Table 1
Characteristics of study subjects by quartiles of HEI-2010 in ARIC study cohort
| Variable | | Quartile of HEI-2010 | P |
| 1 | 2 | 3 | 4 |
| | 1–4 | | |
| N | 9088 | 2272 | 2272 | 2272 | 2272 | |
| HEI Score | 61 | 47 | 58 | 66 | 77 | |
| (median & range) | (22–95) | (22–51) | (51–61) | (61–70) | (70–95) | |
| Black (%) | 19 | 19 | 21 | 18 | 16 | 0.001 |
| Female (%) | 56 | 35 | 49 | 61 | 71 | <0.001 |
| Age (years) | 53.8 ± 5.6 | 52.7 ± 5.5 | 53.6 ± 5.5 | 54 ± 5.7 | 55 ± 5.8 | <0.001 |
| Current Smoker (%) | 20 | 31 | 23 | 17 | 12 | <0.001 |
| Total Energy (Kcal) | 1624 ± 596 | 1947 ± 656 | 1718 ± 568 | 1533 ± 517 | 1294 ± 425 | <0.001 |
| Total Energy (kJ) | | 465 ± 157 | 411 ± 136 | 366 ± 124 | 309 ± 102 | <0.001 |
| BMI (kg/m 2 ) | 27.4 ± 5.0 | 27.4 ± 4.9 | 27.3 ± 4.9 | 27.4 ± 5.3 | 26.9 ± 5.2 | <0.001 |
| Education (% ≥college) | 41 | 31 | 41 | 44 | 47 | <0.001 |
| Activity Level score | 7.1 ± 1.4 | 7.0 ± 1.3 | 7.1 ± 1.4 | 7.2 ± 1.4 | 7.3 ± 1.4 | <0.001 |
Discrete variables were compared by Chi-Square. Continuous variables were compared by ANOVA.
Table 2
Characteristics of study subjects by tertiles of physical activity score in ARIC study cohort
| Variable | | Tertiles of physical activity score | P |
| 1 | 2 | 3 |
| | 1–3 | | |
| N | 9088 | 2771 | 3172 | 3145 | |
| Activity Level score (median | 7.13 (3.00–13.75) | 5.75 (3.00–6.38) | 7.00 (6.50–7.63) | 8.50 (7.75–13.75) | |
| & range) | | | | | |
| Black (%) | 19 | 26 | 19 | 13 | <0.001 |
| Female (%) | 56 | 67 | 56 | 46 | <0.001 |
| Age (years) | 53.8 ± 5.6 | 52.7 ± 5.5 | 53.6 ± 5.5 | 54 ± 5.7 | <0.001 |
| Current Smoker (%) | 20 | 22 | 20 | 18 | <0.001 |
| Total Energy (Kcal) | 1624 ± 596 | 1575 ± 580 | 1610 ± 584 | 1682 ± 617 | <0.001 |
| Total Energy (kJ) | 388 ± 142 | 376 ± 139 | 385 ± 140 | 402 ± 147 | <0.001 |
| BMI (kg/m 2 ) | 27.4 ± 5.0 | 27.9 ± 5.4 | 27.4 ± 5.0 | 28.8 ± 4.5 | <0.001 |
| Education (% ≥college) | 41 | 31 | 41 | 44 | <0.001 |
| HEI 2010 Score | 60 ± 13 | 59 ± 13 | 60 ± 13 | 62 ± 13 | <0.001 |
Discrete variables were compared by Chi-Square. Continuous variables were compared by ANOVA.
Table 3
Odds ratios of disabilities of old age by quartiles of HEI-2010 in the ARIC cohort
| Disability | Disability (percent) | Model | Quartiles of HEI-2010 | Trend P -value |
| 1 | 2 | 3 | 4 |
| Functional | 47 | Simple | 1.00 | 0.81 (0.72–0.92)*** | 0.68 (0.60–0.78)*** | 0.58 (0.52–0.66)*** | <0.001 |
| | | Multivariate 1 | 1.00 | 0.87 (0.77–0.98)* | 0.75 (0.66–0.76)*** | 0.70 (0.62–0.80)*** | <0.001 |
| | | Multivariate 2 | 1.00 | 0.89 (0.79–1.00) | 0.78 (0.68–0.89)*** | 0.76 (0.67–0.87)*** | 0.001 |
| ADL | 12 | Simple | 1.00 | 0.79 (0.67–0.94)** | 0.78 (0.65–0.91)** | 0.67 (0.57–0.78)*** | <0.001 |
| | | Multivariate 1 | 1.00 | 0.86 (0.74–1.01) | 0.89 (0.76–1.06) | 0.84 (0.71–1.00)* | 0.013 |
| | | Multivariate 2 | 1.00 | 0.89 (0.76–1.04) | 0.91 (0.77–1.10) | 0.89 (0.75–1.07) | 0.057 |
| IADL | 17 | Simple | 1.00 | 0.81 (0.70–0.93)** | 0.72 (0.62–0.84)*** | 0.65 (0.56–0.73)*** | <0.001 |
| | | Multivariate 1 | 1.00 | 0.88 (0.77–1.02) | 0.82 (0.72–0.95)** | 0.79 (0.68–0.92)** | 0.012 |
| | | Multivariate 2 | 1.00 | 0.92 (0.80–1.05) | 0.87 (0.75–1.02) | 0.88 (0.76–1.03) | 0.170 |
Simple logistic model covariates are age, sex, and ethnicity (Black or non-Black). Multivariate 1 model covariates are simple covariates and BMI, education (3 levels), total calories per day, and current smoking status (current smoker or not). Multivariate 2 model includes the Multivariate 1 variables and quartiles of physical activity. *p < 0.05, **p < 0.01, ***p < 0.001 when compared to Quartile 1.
----
Task statement:
Reproduce exactly the stretch of the material above that starts at the line with "(0.57–0.78)*** | <0.001 |" and ends at the line with "(0.56–0.73)*** | <0.001 |", both included, and nothing else.

Response to the exercise:
| ADL | 12 | Simple | 1.00 | 0.79 (0.67–0.94)** | 0.78 (0.65–0.91)** | 0.67 (0.57–0.78)*** | <0.001 |
| | | Multivariate 1 | 1.00 | 0.86 (0.74–1.01) | 0.89 (0.76–1.06) | 0.84 (0.71–1.00)* | 0.013 |
| | | Multivariate 2 | 1.00 | 0.89 (0.76–1.04) | 0.91 (0.77–1.10) | 0.89 (0.75–1.07) | 0.057 |
| IADL | 17 | Simple | 1.00 | 0.81 (0.70–0.93)** | 0.72 (0.62–0.84)*** | 0.65 (0.56–0.73)*** | <0.001 |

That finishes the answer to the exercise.